Special topics course proposal
Title: Schramm-Loewner Evolutions and Two-Dimensional Statistical Physics
Instructor: Tom Kennedy
This course will be an introduction to one of the most spectacular
recent discoveries at the interface of mathematics and physics - the
Schramm-Loewner Evolution (SLE), which brings together ideas from
probability, complex analysis, geometry and physics. SLE is a one
parameter family of stochastic processes that produce random curves in
the plane. The past few years have shown that these processes decribe
the random curves that are found in a wide variety of two dimensional
statistical physics systems at their critical point. "Critical points"
are values of the parameters of the system with the property that the
randomness of the system, which typically is seen only at microscopic
length scales, produces random structures that can be seen at
macroscopic length scales.
Conformal invariance plays a key idea in the SLE process and its
connection to statistical physics models.
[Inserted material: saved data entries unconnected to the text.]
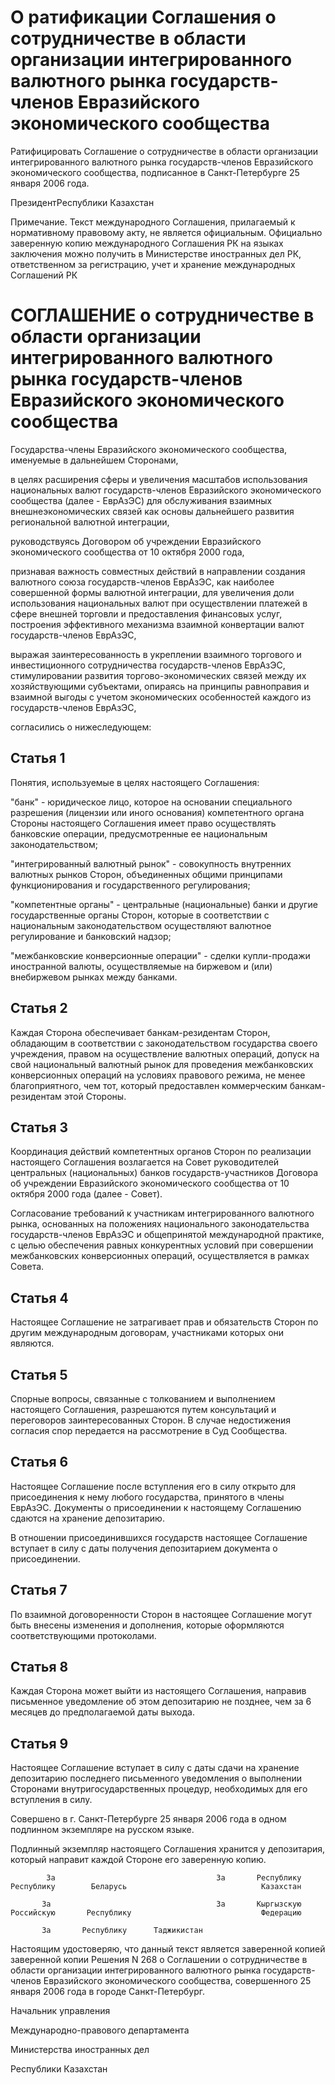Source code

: # О ратификации Соглашения о сотрудничестве в области организации интегрированного валютного рынка государств-членов Евразийского экономического сообщества

Ратифицировать Соглашение о сотрудничестве в области организации интегрированного валютного рынка государств-членов Евразийского экономического сообщества, подписанное в Санкт-Петербурге 25 января 2006 года.

ПрезидентРеспублики Казахстан

Примечание. Текст международного Соглашения, прилагаемый к нормативному правовому акту, не является официальным. Официально заверенную копию международного Соглашения РК на языках заключения можно получить в Министерстве иностранных дел РК, ответственном за регистрацию, учет и хранение международных Соглашений РК

# СОГЛАШЕНИЕ о сотрудничестве в области организации интегрированного валютного рынка государств-членов Евразийского экономического сообщества

Государства-члены Евразийского экономического сообщества, именуемые в дальнейшем Сторонами,

в целях расширения сферы и увеличения масштабов использования национальных валют государств-членов Евразийского экономического сообщества (далее - ЕврАзЭС) для обслуживания взаимных внешнеэкономических связей как основы дальнейшего развития региональной валютной интеграции,

руководствуясь Договором об учреждении Евразийского экономического сообщества от 10 октября 2000 года,

признавая важность совместных действий в направлении создания валютного союза государств-членов ЕврАзЭС, как наиболее совершенной формы валютной интеграции, для увеличения доли использования национальных валют при осуществлении платежей в сфере внешней торговли и предоставления финансовых услуг, построения эффективного механизма взаимной конвертации валют государств-членов ЕврАзЭС,

выражая заинтересованность в укреплении взаимного торгового и инвестиционного сотрудничества государств-членов ЕврАзЭС, стимулировании развития торгово-экономических связей между их хозяйствующими субъектами, опираясь на принципы равноправия и взаимной выгоды с учетом экономических особенностей каждого из государств-членов ЕврАзЭС,

согласились о нижеследующем:

## Статья 1

Понятия, используемые в целях настоящего Соглашения:

"банк" - юридическое лицо, которое на основании специального разрешения (лицензии или иного основания) компетентного органа Стороны настоящего Соглашения имеет право осуществлять банковские операции, предусмотренные ее национальным законодательством;

"интегрированный валютный рынок" - совокупность внутренних валютных рынков Сторон, объединенных общими принципами функционирования и государственного регулирования;

"компетентные органы" - центральные (национальные) банки и другие государственные органы Сторон, которые в соответствии с национальным законодательством осуществляют валютное регулирование и банковский надзор;

"межбанковские конверсионные операции" - сделки купли-продажи иностранной валюты, осуществляемые на биржевом и (или) внебиржевом рынках между банками.

## Статья 2

Каждая Сторона обеспечивает банкам-резидентам Сторон, обладающим в соответствии с законодательством государства своего учреждения, правом на осуществление валютных операций, допуск на свой национальный валютный рынок для проведения межбанковских конверсионных операций на условиях правового режима, не менее благоприятного, чем тот, который предоставлен коммерческим банкам-резидентам этой Стороны.

## Статья 3

Координация действий компетентных органов Сторон по реализации настоящего Соглашения возлагается на Совет руководителей центральных (национальных) банков государств-участников Договора об учреждении Евразийского экономического сообщества от 10 октября 2000 года (далее - Совет).

Согласование требований к участникам интегрированного валютного рынка, основанных на положениях национального законодательства государств-членов ЕврАзЭС и общепринятой международной практике, с целью обеспечения равных конкурентных условий при совершении межбанковских конверсионных операций, осуществляется в рамках Совета.

## Статья 4

Настоящее Соглашение не затрагивает прав и обязательств Сторон по другим международным договорам, участниками которых они являются.

## Статья 5

Спорные вопросы, связанные с толкованием и выполнением настоящего Соглашения, разрешаются путем консультаций и переговоров заинтересованных Сторон. В случае недостижения согласия спор передается на рассмотрение в Суд Сообщества.

## Статья 6

Настоящее Соглашение после вступления его в силу открыто для присоединения к нему любого государства, принятого в члены ЕврАзЭС. Документы о присоединении к настоящему Соглашению сдаются на хранение депозитарию.

В отношении присоединившихся государств настоящее Соглашение вступает в силу с даты получения депозитарием документа о присоединении.

## Статья 7

По взаимной договоренности Сторон в настоящее Соглашение могут быть внесены изменения и дополнения, которые оформляются соответствующими протоколами.

## Статья 8

Каждая Сторона может выйти из настоящего Соглашения, направив письменное уведомление об этом депозитарию не позднее, чем за 6 месяцев до предполагаемой даты выхода.

## Статья 9

Настоящее Соглашение вступает в силу с даты сдачи на хранение депозитарию последнего письменного уведомления о выполнении Сторонами внутригосударственных процедур, необходимых для его вступления в силу.

Совершено в г. Санкт-Петербурге 25 января 2006 года в одном подлинном экземпляре на русском языке.

Подлинный экземпляр настоящего Соглашения хранится у депозитария, который направит каждой Стороне его заверенную копию.

            За                                    За       Республику                             Республику        Беларусь                              Казахстан

           За                                     За       Кыргызскую                             Российскую       Республику                             Федерацию

           За       Республику      Таджикистан

Настоящим удостоверяю, что данный текст является заверенной копией заверенной копии Решения N 268 о Соглашении о сотрудничестве в области организации интегрированного валютного рынка государств-членов Евразийского экономического сообщества, совершенного 25 января 2006 года в городе Санкт-Петербург.

Начальник управления

Международно-правового департамента

Министерства иностранных дел

Республики Казахстан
Roughly speaking conformal
invariance means that the model is not changed by a map in the plane
that preserves angles. There are lots of such maps in two dimensions,
and the rich nature of this symmetry produced in the 1980's something
called conformal field theory which revolutionized our understanding
of two-dimensional critical phenomena. The results of the past few
years on SLE are advancing our understanding of the geometry of
two-dimensional critical phenomena in an equally exciting fashion.
Some examples of two-dimensional models described by SLE include the
self-avoiding walk, the loop-erased random walk, interfaces in
critical percolation, and the frontier of Brownian motion. This
course will start with an explanation of what all these models are.
Then we will motivate and define the Schramm-Loewner evolution
process, including some background in conformal maps (the Loewner
equation) and stochastic differential equations. Next we will derive
some of the properties of the SLE process. Two particular properties
of SLE only hold for special values of the parameter, and this fact
helps make the connection between particular cases of SLE and
particular physics models. Finally we will take a look at some of the
proofs that particular models are described by SLE.
Text: We will roughly follow Greg Lawler's book "Conformally invariant
processes in the plane" which may be downloaded from his website.
Prerequisites: SLE involves conformal maps in the plane, Brownian
motion and stochastic differential equations, but I will cover what we
need to know (as does Lawler's book). I will assume an undergraduate
knowledge of complex variables and probability.